Start a Mailing List Immediately
First and foremost, your company’s list of contacts is the foundation of your networking efforts. Ranging from leads to other working professionals, this list is perhaps the most important record in your entire content marketing strategy. In fact, a survey conducted in June of last year by the Direct Marketing Association and Demand Metric found that email marketing had a median ROI of 122% - over four times the rate of other marketing avenues such as paid search, direct mail, and social media.
A common misconception is that you need to establish a substantial amount of web traffic before building a mailing list. This could not be further from the truth. Even if you only get one or two subscribers in the first week after launching your website, it’s worthwhile to keep them in the loop of any news, product launches, or fresh content. Although it might not seem like a big deal in the beginning, your list will be vital to your monetization efforts down the road.
There are plenty of free tools available to help get your email marketing off the ground. Always remember, your list serves many functions. The sooner you get started developing it, the better position you will be in to promote your content and expand your professional network. Just be sure your website has plenty of CTAs prompting people to sign up.
Take Advantage of Live Events and Meetups
As great as social media and online marketing are, live events or gatherings are goldmines for promotion. Putting a face to the brand helps a lot in getting people to view your messaging. These shindigs don’t even need to be strictly for networking to build your pool of useful contacts.
Chances are, you’ve done plenty of research on your target audience. But, depending on your niche, there’s no telling who else might be interested in what you offer. For example, if your business deals with something like design software or analytics, people of all backgrounds can benefit from your services. Therefore, getting your name out as much as possible will only do good things for you.

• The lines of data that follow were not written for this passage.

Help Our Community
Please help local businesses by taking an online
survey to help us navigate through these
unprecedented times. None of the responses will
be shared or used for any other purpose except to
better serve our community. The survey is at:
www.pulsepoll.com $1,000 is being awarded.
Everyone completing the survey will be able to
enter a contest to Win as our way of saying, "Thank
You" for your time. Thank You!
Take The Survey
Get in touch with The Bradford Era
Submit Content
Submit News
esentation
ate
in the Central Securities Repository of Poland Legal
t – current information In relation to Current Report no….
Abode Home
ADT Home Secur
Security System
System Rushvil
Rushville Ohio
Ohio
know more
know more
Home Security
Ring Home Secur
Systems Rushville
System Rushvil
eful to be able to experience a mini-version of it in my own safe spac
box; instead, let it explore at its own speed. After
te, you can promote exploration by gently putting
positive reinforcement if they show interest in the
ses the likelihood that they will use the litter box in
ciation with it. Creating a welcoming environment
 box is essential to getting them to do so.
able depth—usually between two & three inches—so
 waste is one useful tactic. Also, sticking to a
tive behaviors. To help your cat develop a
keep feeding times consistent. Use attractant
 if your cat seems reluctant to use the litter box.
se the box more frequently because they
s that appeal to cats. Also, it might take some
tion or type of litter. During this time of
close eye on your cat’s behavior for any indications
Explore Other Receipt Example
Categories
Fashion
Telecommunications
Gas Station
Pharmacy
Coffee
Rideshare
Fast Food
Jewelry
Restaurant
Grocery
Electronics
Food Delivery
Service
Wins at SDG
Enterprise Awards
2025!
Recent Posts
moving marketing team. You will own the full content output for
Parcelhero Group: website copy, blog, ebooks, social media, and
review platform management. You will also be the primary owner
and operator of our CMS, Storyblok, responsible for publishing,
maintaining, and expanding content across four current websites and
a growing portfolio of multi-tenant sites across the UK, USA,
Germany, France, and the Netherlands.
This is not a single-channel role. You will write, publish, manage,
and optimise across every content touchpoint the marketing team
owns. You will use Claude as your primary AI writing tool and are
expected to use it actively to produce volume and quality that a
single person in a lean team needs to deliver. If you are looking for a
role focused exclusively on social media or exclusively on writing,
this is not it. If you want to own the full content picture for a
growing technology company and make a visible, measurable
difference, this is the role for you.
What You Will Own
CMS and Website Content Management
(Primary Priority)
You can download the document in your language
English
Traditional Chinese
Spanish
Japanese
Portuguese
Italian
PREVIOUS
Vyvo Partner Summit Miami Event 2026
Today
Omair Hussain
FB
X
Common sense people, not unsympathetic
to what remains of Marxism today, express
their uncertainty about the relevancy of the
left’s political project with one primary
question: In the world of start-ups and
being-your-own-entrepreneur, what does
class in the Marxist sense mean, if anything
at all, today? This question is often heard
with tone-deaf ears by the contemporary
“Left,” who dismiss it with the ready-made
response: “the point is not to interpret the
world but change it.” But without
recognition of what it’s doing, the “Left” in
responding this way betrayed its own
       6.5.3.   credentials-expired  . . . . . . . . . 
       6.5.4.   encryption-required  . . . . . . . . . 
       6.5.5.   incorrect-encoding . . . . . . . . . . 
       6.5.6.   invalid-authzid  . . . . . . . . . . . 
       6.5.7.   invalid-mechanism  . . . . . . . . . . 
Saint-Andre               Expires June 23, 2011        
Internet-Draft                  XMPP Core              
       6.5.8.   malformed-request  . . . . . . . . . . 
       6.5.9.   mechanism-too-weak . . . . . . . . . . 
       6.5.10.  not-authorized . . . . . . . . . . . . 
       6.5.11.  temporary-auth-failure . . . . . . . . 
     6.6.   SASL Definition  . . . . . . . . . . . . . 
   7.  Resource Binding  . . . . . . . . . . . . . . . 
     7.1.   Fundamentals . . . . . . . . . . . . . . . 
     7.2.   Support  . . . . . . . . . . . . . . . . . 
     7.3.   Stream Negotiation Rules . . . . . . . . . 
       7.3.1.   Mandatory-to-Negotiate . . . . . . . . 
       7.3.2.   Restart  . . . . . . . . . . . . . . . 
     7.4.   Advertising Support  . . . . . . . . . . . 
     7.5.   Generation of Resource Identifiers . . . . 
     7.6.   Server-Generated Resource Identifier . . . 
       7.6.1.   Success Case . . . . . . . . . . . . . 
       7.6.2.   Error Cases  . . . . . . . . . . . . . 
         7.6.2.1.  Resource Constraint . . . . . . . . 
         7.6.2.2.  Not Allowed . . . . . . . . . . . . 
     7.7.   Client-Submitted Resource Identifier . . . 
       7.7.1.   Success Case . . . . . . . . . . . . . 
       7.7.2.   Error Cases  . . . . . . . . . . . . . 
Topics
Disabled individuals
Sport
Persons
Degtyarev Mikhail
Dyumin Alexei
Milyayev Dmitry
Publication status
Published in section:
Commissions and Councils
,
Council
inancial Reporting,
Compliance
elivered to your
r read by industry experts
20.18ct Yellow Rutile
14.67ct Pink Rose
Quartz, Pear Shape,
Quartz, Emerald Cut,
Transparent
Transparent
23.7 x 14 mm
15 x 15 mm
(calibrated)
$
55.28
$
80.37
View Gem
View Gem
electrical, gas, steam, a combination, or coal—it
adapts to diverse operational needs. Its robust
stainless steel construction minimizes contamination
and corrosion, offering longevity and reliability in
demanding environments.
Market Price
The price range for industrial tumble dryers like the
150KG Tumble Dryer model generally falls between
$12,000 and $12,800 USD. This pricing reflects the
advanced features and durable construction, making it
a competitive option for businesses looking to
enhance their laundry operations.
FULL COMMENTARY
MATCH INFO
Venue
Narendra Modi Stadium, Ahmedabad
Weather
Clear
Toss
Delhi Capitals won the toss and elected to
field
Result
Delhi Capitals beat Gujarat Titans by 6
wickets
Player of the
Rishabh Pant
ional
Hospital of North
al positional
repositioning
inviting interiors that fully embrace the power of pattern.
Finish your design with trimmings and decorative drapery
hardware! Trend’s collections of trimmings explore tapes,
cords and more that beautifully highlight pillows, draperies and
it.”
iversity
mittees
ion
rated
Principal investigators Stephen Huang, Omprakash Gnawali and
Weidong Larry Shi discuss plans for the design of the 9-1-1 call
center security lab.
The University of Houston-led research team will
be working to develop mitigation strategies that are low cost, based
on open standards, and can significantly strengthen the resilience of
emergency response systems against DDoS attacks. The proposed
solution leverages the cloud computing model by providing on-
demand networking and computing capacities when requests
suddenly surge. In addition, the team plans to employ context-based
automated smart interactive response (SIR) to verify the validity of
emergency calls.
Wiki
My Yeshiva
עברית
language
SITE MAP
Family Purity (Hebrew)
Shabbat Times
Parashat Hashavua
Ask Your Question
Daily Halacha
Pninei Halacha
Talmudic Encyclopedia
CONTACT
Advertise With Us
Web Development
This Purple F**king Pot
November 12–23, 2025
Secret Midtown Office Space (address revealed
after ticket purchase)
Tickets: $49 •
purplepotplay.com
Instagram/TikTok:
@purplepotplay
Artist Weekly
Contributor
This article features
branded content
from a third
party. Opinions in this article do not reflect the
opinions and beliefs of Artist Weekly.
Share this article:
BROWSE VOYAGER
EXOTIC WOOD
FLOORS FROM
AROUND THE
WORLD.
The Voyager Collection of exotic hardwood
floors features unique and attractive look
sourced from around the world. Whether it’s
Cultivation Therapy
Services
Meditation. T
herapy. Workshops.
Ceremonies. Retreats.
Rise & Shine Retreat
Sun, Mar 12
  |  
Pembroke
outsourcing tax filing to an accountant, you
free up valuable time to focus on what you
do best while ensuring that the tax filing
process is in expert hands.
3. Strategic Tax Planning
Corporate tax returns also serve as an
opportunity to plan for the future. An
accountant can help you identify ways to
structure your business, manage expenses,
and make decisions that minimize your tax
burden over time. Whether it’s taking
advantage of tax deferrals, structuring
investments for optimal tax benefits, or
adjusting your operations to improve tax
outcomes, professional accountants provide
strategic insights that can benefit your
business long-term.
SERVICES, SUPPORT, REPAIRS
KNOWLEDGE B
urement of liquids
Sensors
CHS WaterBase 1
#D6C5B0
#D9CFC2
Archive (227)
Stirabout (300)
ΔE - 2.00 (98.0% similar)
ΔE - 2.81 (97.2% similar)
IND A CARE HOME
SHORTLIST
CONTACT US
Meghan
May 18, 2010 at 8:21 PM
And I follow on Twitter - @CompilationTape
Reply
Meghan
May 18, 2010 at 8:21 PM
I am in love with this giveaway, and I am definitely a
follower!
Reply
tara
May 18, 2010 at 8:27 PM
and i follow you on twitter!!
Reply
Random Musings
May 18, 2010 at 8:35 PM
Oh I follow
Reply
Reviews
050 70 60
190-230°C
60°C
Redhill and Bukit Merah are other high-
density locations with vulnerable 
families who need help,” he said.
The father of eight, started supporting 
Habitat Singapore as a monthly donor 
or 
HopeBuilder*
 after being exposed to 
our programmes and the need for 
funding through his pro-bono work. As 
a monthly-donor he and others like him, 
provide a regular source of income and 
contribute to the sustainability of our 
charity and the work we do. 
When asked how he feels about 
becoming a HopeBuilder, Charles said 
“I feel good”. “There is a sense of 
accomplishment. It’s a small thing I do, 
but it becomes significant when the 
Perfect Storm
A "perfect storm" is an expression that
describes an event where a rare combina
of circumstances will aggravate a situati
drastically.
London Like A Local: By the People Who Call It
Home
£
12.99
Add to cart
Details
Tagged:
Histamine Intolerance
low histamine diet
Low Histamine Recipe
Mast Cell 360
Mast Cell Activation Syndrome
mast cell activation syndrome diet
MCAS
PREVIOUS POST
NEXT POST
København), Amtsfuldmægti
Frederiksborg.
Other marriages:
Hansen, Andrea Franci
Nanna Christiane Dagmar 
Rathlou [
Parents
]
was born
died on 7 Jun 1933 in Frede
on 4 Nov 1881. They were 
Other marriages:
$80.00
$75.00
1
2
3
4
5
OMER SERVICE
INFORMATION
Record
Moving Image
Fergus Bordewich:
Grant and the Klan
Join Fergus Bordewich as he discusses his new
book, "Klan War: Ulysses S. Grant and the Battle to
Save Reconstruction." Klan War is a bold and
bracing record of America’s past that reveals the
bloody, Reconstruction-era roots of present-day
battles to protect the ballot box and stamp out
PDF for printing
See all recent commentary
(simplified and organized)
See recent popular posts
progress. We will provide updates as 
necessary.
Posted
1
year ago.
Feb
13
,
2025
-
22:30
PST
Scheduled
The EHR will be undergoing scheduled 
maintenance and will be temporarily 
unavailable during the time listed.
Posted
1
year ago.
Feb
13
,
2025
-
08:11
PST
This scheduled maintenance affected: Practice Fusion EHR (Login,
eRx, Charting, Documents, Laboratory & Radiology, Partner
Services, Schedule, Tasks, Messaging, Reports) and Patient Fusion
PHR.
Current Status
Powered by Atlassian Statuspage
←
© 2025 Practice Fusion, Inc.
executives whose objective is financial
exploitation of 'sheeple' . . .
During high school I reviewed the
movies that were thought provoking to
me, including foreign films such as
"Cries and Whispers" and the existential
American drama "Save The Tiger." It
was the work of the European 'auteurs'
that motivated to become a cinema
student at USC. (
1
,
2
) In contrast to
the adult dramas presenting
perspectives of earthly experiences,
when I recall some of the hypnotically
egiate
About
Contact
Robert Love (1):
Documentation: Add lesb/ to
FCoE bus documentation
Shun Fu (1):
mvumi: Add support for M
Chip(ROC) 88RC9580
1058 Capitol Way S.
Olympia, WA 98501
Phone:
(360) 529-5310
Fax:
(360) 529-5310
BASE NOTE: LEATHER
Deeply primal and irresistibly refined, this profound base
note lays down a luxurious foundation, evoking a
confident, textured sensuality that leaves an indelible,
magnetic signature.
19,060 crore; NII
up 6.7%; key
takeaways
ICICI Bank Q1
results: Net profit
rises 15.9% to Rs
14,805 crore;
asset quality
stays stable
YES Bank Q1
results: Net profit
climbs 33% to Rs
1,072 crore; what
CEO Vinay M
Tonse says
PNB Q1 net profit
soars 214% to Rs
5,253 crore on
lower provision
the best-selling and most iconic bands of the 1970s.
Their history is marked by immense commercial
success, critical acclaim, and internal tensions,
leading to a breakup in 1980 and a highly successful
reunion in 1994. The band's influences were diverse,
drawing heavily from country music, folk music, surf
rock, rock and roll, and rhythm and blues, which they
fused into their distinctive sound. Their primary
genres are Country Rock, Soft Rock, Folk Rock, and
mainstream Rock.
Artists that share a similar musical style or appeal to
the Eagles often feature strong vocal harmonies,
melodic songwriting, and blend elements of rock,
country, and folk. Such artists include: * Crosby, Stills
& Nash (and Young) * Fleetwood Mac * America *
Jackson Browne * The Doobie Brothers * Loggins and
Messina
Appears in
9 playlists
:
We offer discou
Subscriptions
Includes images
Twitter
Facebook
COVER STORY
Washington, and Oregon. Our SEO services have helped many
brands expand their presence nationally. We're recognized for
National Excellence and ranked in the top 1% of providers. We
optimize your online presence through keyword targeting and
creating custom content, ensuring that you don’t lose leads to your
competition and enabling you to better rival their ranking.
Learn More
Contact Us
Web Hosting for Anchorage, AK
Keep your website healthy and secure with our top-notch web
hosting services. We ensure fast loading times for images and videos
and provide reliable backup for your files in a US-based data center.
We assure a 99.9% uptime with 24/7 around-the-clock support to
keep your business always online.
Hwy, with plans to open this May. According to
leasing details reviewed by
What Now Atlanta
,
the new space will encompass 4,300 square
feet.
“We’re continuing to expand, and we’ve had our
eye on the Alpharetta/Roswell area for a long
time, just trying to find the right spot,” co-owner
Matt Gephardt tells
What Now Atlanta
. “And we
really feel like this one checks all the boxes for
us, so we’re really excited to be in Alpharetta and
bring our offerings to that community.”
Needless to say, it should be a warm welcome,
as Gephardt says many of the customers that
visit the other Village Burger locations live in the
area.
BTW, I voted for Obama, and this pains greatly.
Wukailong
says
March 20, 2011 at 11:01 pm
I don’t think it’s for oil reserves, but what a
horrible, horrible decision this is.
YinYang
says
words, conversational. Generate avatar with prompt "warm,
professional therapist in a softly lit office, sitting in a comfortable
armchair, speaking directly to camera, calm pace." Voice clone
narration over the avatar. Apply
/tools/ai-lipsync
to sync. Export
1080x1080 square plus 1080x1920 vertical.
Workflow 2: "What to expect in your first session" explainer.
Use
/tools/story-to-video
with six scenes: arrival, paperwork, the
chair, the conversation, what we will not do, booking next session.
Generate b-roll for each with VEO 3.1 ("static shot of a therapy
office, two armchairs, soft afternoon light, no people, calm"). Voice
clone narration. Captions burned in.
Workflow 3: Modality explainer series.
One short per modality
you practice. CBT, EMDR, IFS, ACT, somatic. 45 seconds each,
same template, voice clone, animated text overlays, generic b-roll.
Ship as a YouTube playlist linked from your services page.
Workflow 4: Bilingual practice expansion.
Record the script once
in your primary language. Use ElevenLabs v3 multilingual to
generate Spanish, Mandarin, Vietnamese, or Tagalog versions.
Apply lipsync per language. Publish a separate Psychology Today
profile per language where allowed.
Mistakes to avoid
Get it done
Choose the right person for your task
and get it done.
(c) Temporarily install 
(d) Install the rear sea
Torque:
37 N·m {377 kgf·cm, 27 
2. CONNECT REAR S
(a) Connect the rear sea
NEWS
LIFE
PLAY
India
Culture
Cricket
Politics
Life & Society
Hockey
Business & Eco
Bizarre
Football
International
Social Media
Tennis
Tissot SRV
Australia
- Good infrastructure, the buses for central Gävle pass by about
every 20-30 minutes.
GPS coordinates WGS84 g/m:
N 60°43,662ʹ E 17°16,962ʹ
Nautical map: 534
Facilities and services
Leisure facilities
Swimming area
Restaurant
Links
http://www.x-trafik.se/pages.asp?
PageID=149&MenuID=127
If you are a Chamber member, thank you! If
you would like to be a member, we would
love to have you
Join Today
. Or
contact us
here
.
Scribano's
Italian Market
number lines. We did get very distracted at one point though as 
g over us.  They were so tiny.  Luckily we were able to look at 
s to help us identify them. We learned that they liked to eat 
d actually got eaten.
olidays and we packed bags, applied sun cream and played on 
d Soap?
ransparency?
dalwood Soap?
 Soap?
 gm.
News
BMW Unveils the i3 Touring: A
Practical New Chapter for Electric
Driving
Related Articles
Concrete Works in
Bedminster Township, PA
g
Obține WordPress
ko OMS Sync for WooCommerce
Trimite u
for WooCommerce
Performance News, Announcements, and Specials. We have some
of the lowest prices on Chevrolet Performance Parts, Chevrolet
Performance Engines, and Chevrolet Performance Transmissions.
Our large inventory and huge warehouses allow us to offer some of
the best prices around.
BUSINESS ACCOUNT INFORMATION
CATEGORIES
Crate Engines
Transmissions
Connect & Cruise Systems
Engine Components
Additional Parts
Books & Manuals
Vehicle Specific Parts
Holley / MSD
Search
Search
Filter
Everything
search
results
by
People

Attending formal networking events can be overwhelming at times (to put it lightly). As you are meeting with a number of people, it’s surprisingly easy to get caught up in the moment and forget to reach out to your new acquaintances once the energy level dies down. Make a strong effort to follow up. Something as simple as a short email or a LinkedIn request will do. Keep in mind, the goal of these events isn’t to push sales. It’s to build relationships.
From there, try to keep in contact at least once per quarter to make it clear you are interested in maintaining a connection. Send links to your new content or relevant articles. If you play your cards right, they will forward it to their network.
In addition to professional functions, look into meetup opportunities in the areas that relate to your personal interests. A social meetup app such as TagFi can help you expand your social groups in a non-business setting. Attending group activities in real time can prove to be a phenomenal way to build trust and valuable connections. You never know who you might meet.
Play to Local Interests
Localization refers to the practice of adapting your communication strategy to better suit an audience geographically.
Regardless of how big your business gets, connecting with the local market will always be beneficial from both a networking and content marketing standpoint. This is necessary for one overarching reason: engagement.
Gearing your content and networking strategies to a specific location can help build more in-depth and meaningful relationships. Remember, your messaging doesn’t always have to be strictly business related.
Whether you like sports or not, they have an incredible way of bringing people together. Need proof? Take a look at the photos from the Chicago Cubs victory parade after winning the World Series last November.
Sports teams are perhaps the most widespread point of local interest in any given area. Incorporating the topic into your networking approach will do you favors no matter where you are.
However, be sure you are up-to-speed and educated on what is going on in the sports world. Again, a social-infotainment app such as Kroo Sports can be your friend and guide here, making it simple to keep eyes on certain professional teams and events, and keeping you up-to-date on all the latest games.
When running a business, networking is a task that never ends. It is an essential ingredient to your marketing mix and can lead to great opportunities. Don’t be afraid to get out of your comfort zone to make connections!